Ovsyannikova wurde in Odessa als Tochter eines ukrainischen Vaters und einer russischen Mutter geboren und wuchs in der tschetschenischen Hauptstadt Grosny auf, wo sie den Beginn des ersten Tschetschenienkrieges miterlebte. Sie sagte, sie habe beschlossen, beim Beginn des Krieges in der Ukraine live im Fernsehen ein Protestschild hochzuhalten, weil sie "die Propagandablase" in Russland zum Platzen bringen wollte. "Meine Emotionen kochten hoch. Ich hatte eine schwierige Kindheit, sehr unglücklich. Ich habe als Kind in Tschetschenien gelebt. Mein Haus wurde während der russischen Operationen dort zerstört und wir sind mit meiner Familie geflüchtet, mit all den Flüchtlingen, ohne Besitz, mit nichts. Ich habe mir vorgestellt, dass die ukrainischen Frauen das durchleben müssen." Sie sagte, sie werde zum Krieg in der Ukraine "nicht schweigen" und weiterhin "alles dafür tun, dass dieser Krieg endet".

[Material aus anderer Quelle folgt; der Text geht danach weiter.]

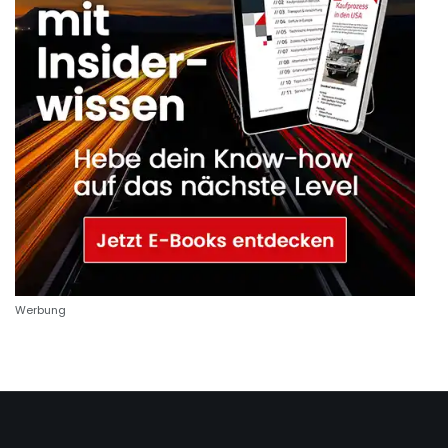
Werbung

Am Freitag veröffentlichte Ovsyannikova ein Buch auf Deutsch, in dem sie ihr Leben und ihren Leidensweg detailliert beschreibt und darlegt, was sie die Funktionsweise der russischen Staatspropagandamaschine nannte, und beschreibt, wie Nachrichten über Putin niemals eine negative Nachricht zu einem anderen Thema folgen durften. "Das Problem ist, dass sich ganz Russland in einer Informationsblase der Propaganda befindet", sagte sie. "Es gibt keine unabhängigen Medien. Um genaue Informationen zu erhalten, benötigen Sie ein VPN auf Ihrem Mobiltelefon, und nur so können Sie auf echte Informationen zugreifen."